Commercial Litigation and Arbitration

Court Filing Fees and Contingent Future Losses ≠ RICO Injury

From Izenberg v. ETS Servs., 589 F. Supp. 2d 1193 (C.D. Cal. 2008):

Plaintiffs must … plead a concrete financial loss. See Forsyth, 114 F.3d at 1481. Plaintiffs allege that they have "been damaged in having to hire attorneys before bringing this action and [in] bring[ing] this action . . . and will have to incur attorneys['] fees to stop the wrongful acts" of defendants. Plaintiff also allege that, due to defendants' actions, their property may be subject to improper foreclosure in the future, and they may have to pay greater amounts than are in fact owed on their mortgage. Neither of these allegations suffices to establish a concrete financial injury.

As respects plaintiffs' claims regarding legal fees, the cost of filing a RICO action does not satisfy the concrete financial injury requirement. See Walter v. Palisades Collection, LLC, 480 F. Supp. 2d 797, 805 (E.D. Pa. 2007) ("Plaintiffs allege that they were forced to expend money on attorneys' fees to file the case sub judice. Clearly, any actions taken by Mr. Walter or his counsel to initiate or litigate the case sub judice cannot form the basis for RICO liability. It would be illogical to allow a plaintiff to have RICO standing based on damages incurred by the plaintiff in paying his attorney to file the RICO action. RICO's injury requirement would be a nullity if paying an attorney to initiate the RICO action itself sufficed as a damage").

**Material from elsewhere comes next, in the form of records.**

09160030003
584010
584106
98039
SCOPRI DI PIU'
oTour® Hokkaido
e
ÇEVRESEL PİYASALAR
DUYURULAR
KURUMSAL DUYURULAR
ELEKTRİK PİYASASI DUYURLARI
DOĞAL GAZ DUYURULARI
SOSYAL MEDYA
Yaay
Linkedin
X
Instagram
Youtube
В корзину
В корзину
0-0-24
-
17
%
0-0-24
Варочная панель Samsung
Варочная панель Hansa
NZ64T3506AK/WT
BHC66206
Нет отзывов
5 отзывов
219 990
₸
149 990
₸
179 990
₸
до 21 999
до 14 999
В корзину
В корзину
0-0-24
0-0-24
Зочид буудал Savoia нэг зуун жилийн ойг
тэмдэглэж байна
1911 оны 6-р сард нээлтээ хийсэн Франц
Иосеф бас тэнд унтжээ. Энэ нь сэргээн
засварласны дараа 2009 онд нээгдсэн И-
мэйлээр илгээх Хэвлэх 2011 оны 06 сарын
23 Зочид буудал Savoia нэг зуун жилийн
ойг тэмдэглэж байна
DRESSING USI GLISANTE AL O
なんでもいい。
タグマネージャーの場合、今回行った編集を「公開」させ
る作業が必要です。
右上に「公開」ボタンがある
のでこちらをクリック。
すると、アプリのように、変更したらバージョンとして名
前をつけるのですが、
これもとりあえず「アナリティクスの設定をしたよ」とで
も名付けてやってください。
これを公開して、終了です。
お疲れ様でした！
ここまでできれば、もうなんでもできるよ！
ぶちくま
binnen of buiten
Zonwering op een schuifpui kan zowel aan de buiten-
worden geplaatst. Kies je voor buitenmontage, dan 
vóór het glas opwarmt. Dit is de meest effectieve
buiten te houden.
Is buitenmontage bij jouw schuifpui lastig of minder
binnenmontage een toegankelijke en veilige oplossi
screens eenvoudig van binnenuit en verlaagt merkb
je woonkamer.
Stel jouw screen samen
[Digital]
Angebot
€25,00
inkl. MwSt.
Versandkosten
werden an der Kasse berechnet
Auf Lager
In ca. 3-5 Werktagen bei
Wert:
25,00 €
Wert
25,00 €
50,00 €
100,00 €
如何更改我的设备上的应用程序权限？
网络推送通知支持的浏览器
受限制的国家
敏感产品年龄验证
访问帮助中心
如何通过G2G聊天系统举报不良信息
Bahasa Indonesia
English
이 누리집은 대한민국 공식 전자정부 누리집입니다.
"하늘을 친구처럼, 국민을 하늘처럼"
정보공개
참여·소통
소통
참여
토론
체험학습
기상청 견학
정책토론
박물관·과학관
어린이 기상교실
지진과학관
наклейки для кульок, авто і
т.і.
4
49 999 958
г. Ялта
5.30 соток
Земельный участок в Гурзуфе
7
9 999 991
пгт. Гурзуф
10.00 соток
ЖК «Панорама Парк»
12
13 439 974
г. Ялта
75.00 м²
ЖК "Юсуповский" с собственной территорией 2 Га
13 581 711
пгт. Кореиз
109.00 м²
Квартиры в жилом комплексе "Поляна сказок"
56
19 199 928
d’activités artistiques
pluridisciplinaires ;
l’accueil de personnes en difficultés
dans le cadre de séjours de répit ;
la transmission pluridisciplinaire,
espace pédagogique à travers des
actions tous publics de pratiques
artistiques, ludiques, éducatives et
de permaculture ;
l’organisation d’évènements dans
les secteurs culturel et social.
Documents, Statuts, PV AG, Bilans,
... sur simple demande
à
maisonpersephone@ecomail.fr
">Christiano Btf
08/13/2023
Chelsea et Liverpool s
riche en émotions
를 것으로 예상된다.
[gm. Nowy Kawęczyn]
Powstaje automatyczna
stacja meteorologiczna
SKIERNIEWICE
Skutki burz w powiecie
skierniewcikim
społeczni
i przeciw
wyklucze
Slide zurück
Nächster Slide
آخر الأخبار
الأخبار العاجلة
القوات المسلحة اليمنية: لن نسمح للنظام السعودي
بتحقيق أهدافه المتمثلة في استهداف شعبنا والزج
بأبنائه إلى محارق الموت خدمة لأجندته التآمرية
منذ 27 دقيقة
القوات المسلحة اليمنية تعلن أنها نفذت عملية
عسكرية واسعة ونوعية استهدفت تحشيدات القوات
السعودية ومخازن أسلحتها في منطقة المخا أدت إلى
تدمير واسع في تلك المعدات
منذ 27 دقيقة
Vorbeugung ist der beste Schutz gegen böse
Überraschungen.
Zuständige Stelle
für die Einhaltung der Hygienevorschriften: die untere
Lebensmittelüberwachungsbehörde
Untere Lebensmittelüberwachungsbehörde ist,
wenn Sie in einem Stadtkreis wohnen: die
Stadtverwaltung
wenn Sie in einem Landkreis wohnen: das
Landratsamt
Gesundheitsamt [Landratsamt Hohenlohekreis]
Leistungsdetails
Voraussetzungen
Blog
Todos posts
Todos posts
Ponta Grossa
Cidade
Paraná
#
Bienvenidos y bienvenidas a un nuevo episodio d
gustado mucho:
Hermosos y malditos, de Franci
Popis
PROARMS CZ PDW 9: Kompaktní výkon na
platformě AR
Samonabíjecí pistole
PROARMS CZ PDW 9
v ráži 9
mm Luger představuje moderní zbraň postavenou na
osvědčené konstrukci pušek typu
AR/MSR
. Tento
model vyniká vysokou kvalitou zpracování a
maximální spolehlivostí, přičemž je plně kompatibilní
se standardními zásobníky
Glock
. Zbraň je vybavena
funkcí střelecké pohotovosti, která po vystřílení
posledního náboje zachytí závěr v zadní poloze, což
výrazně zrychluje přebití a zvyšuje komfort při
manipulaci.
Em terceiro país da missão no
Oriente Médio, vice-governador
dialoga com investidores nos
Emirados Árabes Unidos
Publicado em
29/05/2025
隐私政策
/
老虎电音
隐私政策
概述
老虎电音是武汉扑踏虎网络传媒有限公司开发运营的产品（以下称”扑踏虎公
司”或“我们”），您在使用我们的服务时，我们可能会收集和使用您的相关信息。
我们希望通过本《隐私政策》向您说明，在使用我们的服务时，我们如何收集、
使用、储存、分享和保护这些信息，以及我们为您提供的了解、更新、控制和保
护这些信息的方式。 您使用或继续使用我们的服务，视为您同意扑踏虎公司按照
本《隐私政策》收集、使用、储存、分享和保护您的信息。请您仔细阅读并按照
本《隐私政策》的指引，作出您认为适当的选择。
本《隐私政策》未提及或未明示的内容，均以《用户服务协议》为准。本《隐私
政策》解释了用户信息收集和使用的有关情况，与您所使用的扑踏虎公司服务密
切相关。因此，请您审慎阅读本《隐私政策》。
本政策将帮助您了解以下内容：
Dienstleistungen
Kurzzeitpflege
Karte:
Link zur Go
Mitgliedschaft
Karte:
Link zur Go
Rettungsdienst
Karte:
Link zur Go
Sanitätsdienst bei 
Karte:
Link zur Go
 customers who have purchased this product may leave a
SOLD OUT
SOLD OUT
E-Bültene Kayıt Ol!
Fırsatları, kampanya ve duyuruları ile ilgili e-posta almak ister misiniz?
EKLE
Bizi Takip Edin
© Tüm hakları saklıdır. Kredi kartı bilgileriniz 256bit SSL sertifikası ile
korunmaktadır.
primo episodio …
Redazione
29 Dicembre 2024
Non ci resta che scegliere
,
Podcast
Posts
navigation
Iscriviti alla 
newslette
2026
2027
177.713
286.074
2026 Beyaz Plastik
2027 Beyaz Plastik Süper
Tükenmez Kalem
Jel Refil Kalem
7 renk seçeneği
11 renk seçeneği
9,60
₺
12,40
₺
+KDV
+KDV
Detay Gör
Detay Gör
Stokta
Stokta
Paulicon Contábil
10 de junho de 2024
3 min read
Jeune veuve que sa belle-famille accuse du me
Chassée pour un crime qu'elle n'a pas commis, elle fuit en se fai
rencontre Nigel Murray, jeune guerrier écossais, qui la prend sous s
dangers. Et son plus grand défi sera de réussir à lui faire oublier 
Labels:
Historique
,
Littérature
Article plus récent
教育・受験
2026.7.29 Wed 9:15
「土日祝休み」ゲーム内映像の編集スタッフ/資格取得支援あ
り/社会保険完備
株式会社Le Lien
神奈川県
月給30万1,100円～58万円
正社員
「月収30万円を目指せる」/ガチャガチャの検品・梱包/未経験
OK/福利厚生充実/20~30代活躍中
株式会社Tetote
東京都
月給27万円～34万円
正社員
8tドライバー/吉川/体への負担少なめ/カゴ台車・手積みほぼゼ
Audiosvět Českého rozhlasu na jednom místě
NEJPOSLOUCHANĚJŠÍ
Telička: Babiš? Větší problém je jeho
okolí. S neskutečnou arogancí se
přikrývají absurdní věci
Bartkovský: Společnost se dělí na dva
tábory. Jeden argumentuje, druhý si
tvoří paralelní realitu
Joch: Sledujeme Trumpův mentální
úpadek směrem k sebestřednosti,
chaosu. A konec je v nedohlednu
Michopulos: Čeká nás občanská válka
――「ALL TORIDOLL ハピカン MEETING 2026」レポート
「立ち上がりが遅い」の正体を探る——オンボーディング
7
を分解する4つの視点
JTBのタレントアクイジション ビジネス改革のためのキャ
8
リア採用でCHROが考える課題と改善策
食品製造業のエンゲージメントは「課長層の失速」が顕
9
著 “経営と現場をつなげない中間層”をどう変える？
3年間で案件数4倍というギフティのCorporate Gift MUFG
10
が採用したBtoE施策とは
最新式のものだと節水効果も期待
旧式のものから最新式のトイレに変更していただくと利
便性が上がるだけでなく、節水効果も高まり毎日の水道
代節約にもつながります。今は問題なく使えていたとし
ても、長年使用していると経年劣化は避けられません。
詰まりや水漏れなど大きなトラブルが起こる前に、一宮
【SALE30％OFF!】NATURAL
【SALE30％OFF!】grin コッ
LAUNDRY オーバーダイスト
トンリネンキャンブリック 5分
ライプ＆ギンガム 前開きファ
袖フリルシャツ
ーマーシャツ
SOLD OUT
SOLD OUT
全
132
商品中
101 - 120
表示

Plaintiffs' remaining allegations involve prospective injuries — i.e., the possibility that they may, in the future, lose their property, have to pay more money than is owed on their mortgage, or incur additional attorneys' fees. Prospective injuries likewise do not satisfy RICO's concrete financial injury requirement. See Walter, 480 F. Supp. 2d at 804-05 ("Plaintiffs allege that they will be forced to expend money on attorneys' fees in the future to defend the state court lawsuits. These prospective damages are not actionable. RICO liability cannot attach to future contingent damages"); Frankel v. Cole, No. 06-CV-439 (CBA)(RER), 2006 U.S. Dist. LEXIS 96775, 2007 WL 5091074, *14 (E.D.N.Y. Apr. 20, 2007) ("[T]he alleged injury of lost business opportunities is too speculative to constitute a RICO injury. Courts have held lost business opportunities or commissions to be compensable where a plaintiff alleged that a business opportunity had already been lost as a result of the defendant's racketeering activity. Here, the alleged injury, if any, was prospective at the time the RICO predicate acts were committed" (citations omitted)). For this reason as well, therefore, plaintiffs' pleading of a RICO claim is deficient

See also Martinez v. Quality Loan Serv. Corp., 2009 U.S. Dist. LEXIS 21920 (C.D. Cal. Feb. 10, 2009) (“As respects plaintiff's claim for legal fees, the cost of filing a RICO action does not satisfy the concrete financial injury requirement”).